I am looking for concrete, step-by-step advice on how to work around the bug and/or turn this into an actionable bug report. Note that a regression analysis is not practical as it would take months to produce a result (and I can't afford to be taking the crawler up and down even more than I already am).
The error is telling you that the reference count to the interface is > 0, so something is still using the interface.
The error is generated in the netdev_wait_allrefs function in /net/core/dev.c in the kernel.
There could be a bug in the code of the kernel, but as you said, those references were all much older versions and no one else has reported anything -- which we would expect for something this central. It provides the locking mechanism for not just the lo adapter, but eth, tun, etc.
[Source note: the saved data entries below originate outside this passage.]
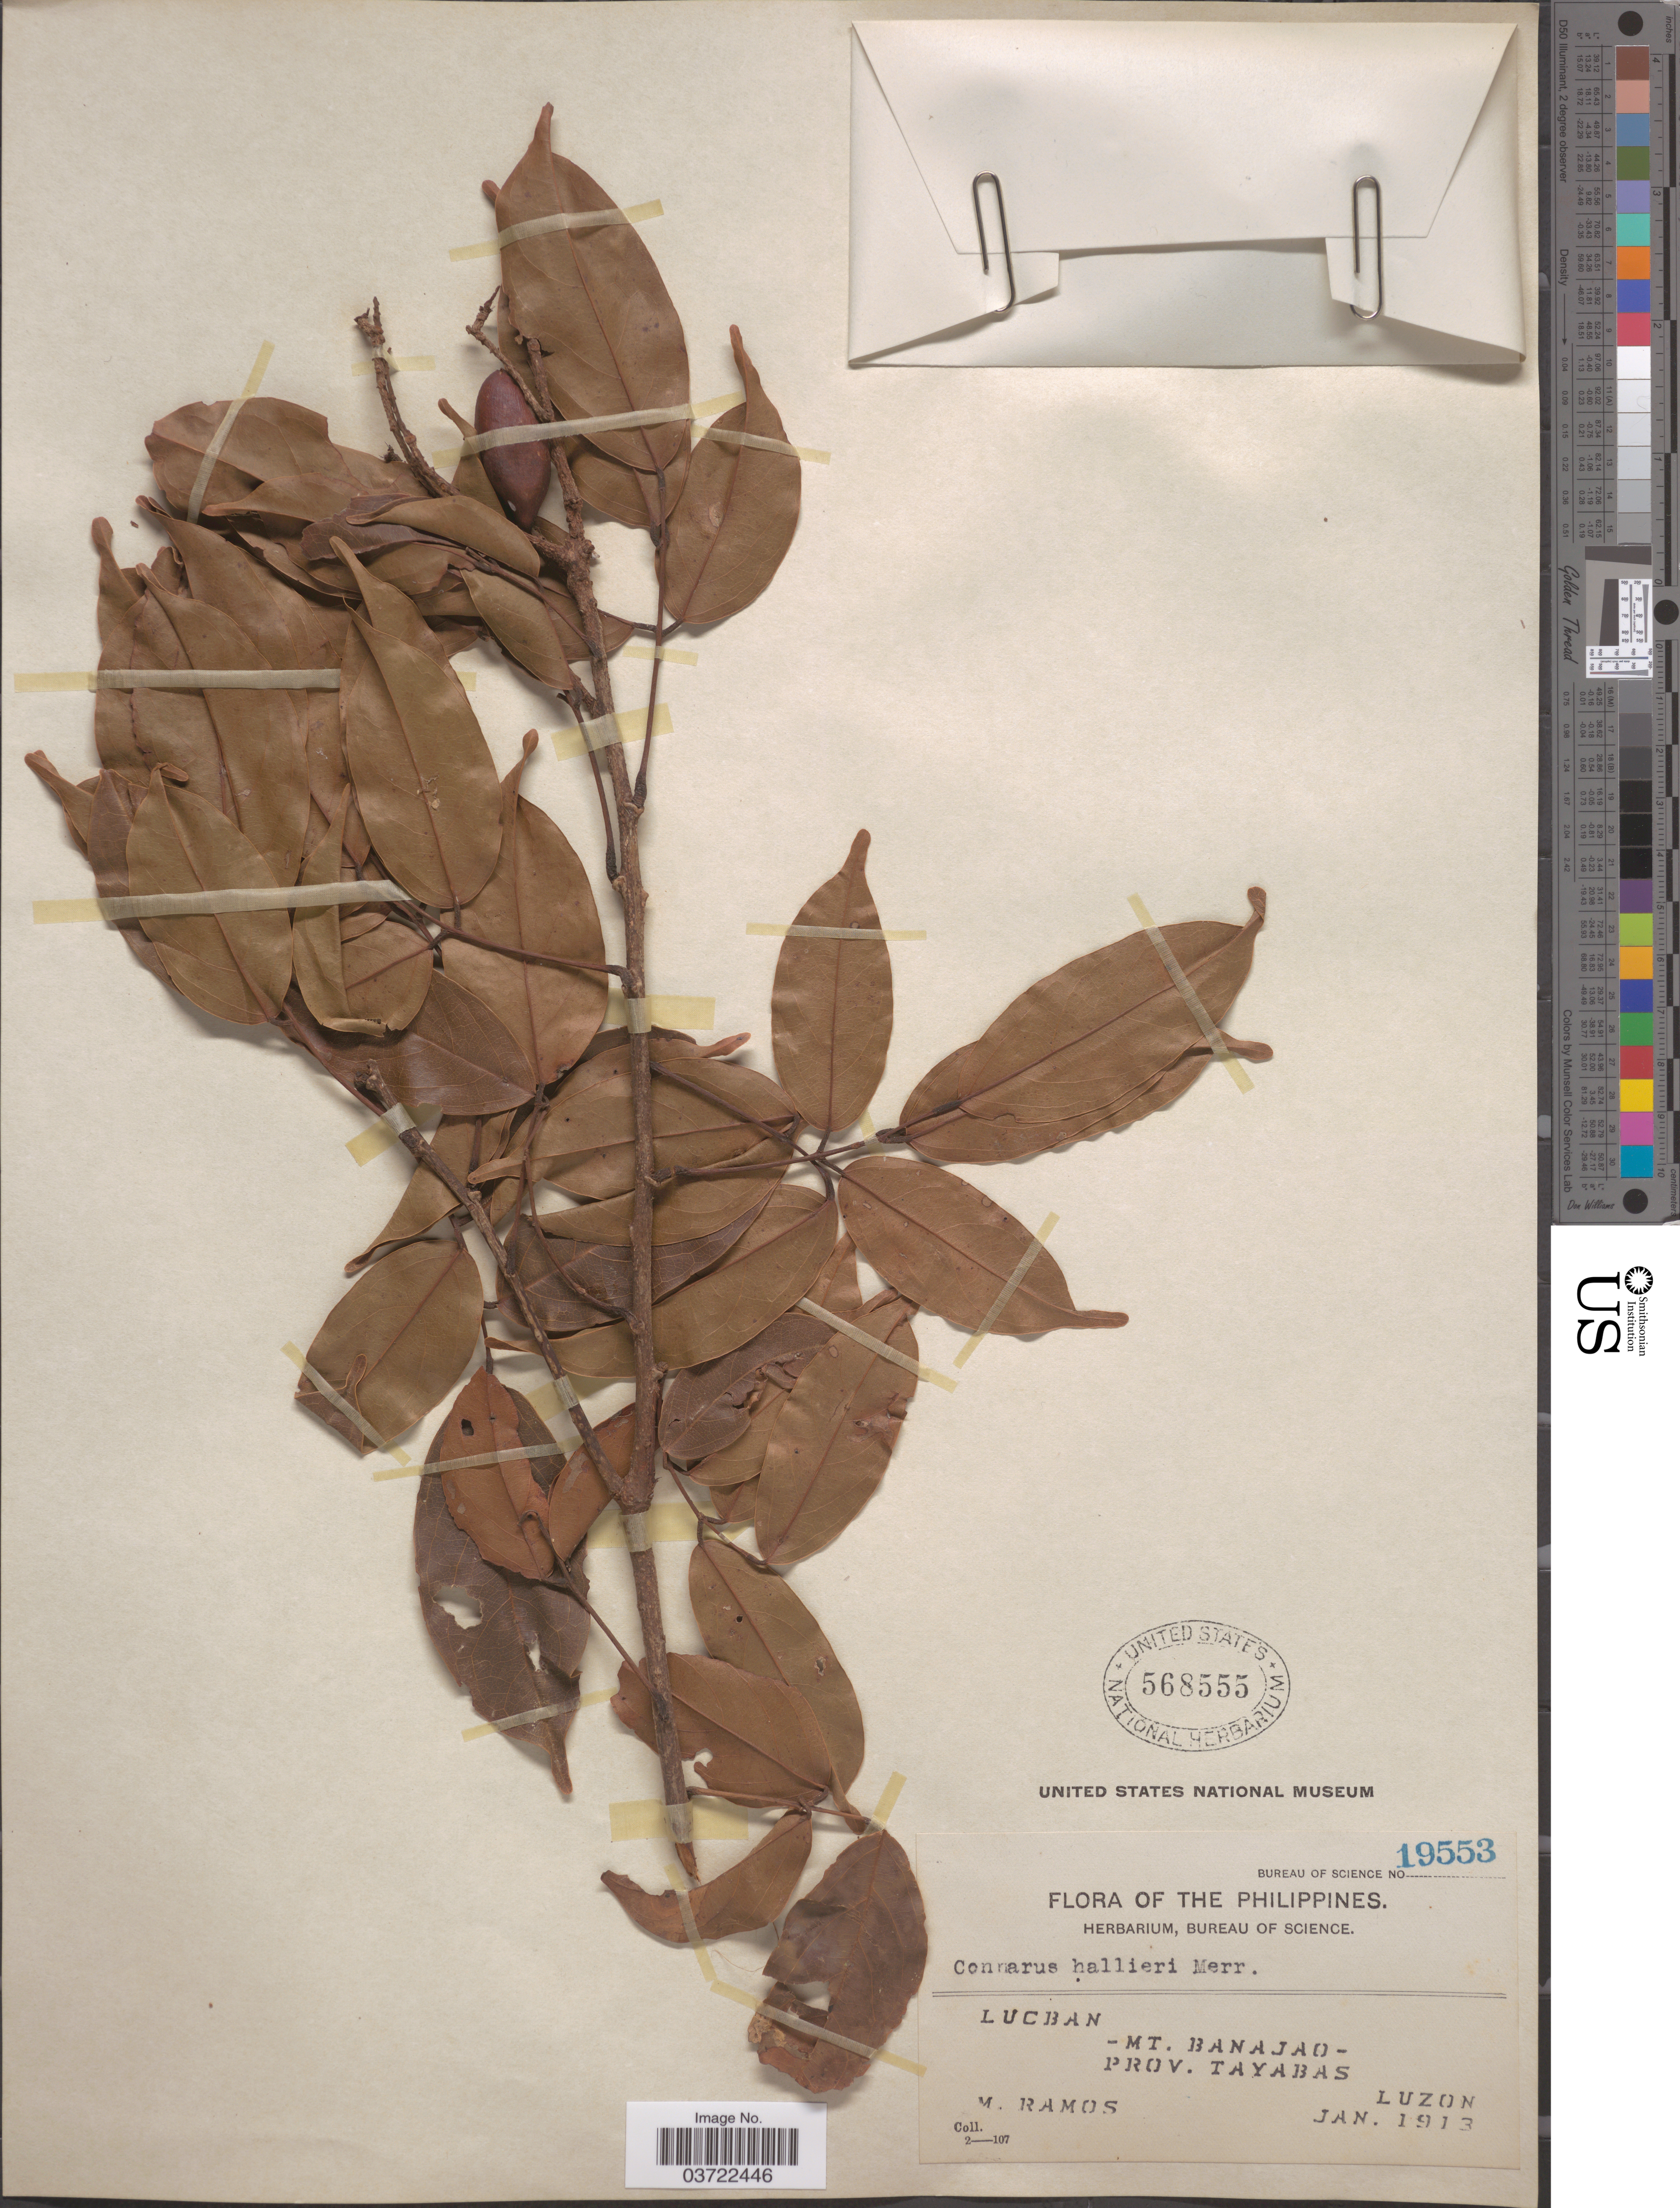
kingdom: Plantae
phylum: Tracheophyta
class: Magnoliopsida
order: Oxalidales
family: Connaraceae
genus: Connarus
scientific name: Connarus hallieri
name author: Merr.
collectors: M. Ramos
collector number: Bureau of Science 19553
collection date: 1913-01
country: Philippines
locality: Lucban, Mt. Banajao, Prov. Tayabas Luzon.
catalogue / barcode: US 568555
I would trap the error in the logs and see what process has use of the lo interface.
To do this, use the inotify tools in a bash script to watch the log, and when the error occurs dump a list of processes and what is using the interfaces:
#!/bin/sh LOG="/var/log/netdev.log" while inotifywait -e modify /var/log/kern; do if tail -n1 /var/log/kern | grep unregister_netdevice; then echo `date`: error detected... >> $LOG ss -nlput >> $LOG ps -Af >> $LOG # other commands, send an sms? fi done
You can modify the commands executed when this fires to gather different info, and I assume this is in the /var/log/kern log (not sure of your flavor).
I would suspect that a process has hung leaving the interface in use.